柳氏轻轻“嗯”了一声,目光温柔地落在婴孩脸上,指尖顺着襁褓的边缘轻轻摩挲,动作轻柔得不像话。“刚生下来的时候,哭得可响了,”她回忆着方才的场景,眼底满是母爱,“我疼得快撑不住的时候,就听见他的哭声,一下子就有劲儿了。”她说着,视线无意间扫过窗外,忽然愣住了。
尹正顺着她的目光看去,只见院中的那棵老梨树,不知何时竟绽了满枝白花。往年这梨树,总要等开春后,暖风拂过才会抽芽开花,如今还是腊月天,寒意料峭,它却像是得了什么号令,一夜之间,千树万树梨花开,雪白雪白的花瓣,缀满了光秃秃的枝桠。风一吹,簌簌的花瓣便打着旋儿飘起来,穿过半开的窗棂,像一群白色的蝶,轻轻落在婴孩的襁褓边,有一片调皮的,还落在了婴孩的鼻尖上。
婴孩似乎觉得痒,小鼻子微微翕动了一下,又眨了眨那双藏着碎星的眼睛。柳氏望着那漫天飞舞的花瓣,又低头瞧着儿子眉眼间的灵气,眼神渐渐变得恍惚,像是想起了什么,声音带着一丝缥缈:“方才生他时,我疼得厉害,意识都快散了,却似瞧见一星子,亮得晃眼,从屋顶钻进来,直直落进了屋里……如今又见这梨树开花,腊月里开梨花,从来没听说过的事……”她顿了顿,转头看向尹正,眼底满是郑重,“正哥,咱这孩子,怕是生来就不凡。”
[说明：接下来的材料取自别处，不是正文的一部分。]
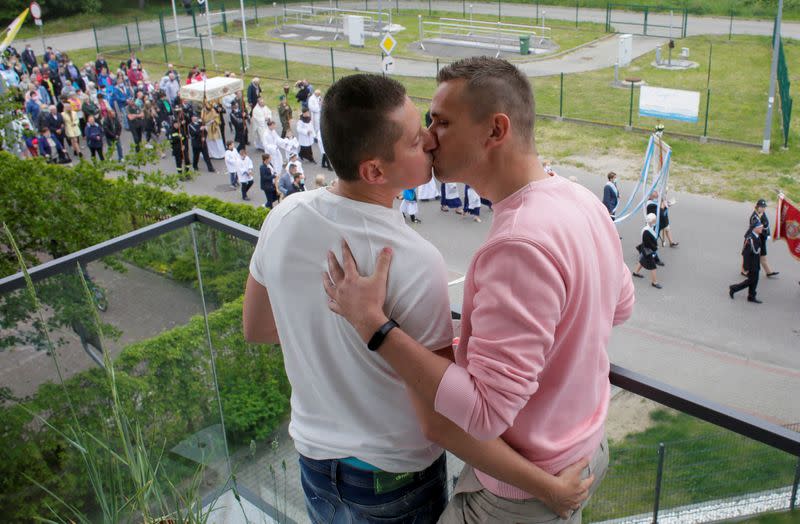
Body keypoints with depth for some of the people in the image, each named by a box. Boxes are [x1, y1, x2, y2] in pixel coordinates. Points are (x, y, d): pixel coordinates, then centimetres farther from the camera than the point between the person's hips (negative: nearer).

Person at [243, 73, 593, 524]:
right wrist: (550, 486, -19)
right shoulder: (414, 263, -31)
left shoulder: (283, 218, -13)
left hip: (315, 457, 5)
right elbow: (440, 419, -27)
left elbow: (256, 329, 2)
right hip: (394, 477, -4)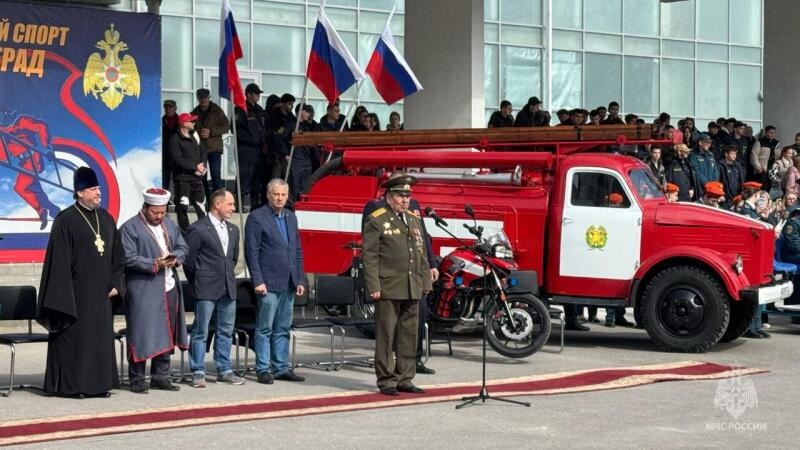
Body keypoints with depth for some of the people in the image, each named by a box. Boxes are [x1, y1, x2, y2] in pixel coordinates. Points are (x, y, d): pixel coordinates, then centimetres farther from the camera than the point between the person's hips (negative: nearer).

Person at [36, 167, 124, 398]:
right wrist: (64, 295, -15)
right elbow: (59, 260, -11)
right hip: (76, 292, -6)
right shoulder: (65, 220, -8)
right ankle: (70, 385, 4)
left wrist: (115, 283, 6)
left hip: (101, 292, 6)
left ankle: (98, 383, 15)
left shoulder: (106, 218, 11)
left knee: (101, 337, 8)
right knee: (73, 337, -3)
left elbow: (117, 255, 16)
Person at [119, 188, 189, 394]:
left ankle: (160, 376, 19)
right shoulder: (130, 228, -6)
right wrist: (154, 264, -18)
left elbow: (183, 248, 17)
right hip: (143, 291, -7)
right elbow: (128, 258, -13)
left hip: (169, 289, 7)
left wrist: (175, 259, -5)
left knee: (166, 333, 10)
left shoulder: (170, 225, 16)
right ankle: (137, 379, 2)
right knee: (141, 333, -4)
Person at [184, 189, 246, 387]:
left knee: (226, 331, 10)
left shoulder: (233, 230, 13)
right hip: (206, 289, -7)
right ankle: (198, 373, 3)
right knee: (200, 332, -1)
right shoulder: (198, 229, -8)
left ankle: (224, 371, 18)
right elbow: (188, 259, -5)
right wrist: (197, 283, 2)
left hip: (228, 289, 7)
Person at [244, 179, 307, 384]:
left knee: (283, 329, 10)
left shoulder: (291, 217, 15)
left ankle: (282, 368, 16)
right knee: (265, 328, -2)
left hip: (288, 283, 6)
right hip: (269, 283, -6)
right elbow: (252, 252, -8)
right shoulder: (256, 218, -5)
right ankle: (263, 369, 4)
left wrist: (300, 279, 11)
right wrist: (257, 281, -14)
尹正的心猛地一跳,他虽不懂什么星象祥瑞,却也知道腊月梨花盛开绝非寻常事。但他看着妻儿相依的模样,那份郑重很快被心疼取代。他俯身,用袖口轻轻擦去柳氏额角的薄汗,声音里满是坚定:“不管凡不凡,都是咱的孩儿。”他顿了顿,目光扫过窗外长势喜人的麦苗,又落回炕头的妻儿身上,一字一句,都像是在对天地起誓,“我尹正这辈子,就算豁出这条命,定护他母子二人平安顺遂,一世无忧。等他长大了,教他种地识字,让他做个踏实本分的人,平安过一辈子就好。”
柳氏听着丈夫朴实的承诺,眼眶一热,泪水又忍不住涌了上来,这次却是喜极而泣。她轻轻靠在尹正的胳膊上,目光温柔地凝望着婴孩:“就叫他凡儿吧,尹凡。愿他能平安喜乐,安稳度日。”
“尹凡,好名字!”尹正颔首应下,抬手轻轻将落在婴孩襁褓上的梨花拂去,指尖触到婴孩温热的肌肤,满心都是为人父的柔软,“咱的凡儿。”
话音刚落,夜色浓稠的天幕上,不知从何处透来一缕极淡的星辉。那星辉比月光更柔,比星光更亮,像一道银色的丝线,穿透了糊窗的麻纸,不偏不倚,恰好落在婴孩光洁的眉心。星辉在眉心一闪而逝,快得如同错觉,仿佛从未出现过。
屋中二人正沉浸在新生命降临的喜悦与对未来的期许里,未曾察觉这异样的一幕,只当是夜色里的天光,恰好漏了进来。尹正小心翼翼地抱起襁褓里的尹凡,动作笨拙却轻柔,生怕碰坏了这小小的人儿。尹凡似乎感受到了父亲的怀抱,又轻轻眨了眨眼,嘴角弯起一个浅浅的弧度,像是在笑。
窗外,梨花还在簌簌飘落,檐下的铜铃被风拂动,发出“叮铃叮铃”的清脆声响,风里的暖意,越来越浓了。柳氏靠在炕头,望着相拥的父子,脸上满是安稳的笑意,连日来的疲惫与焦灼,在此刻尽数烟消云散。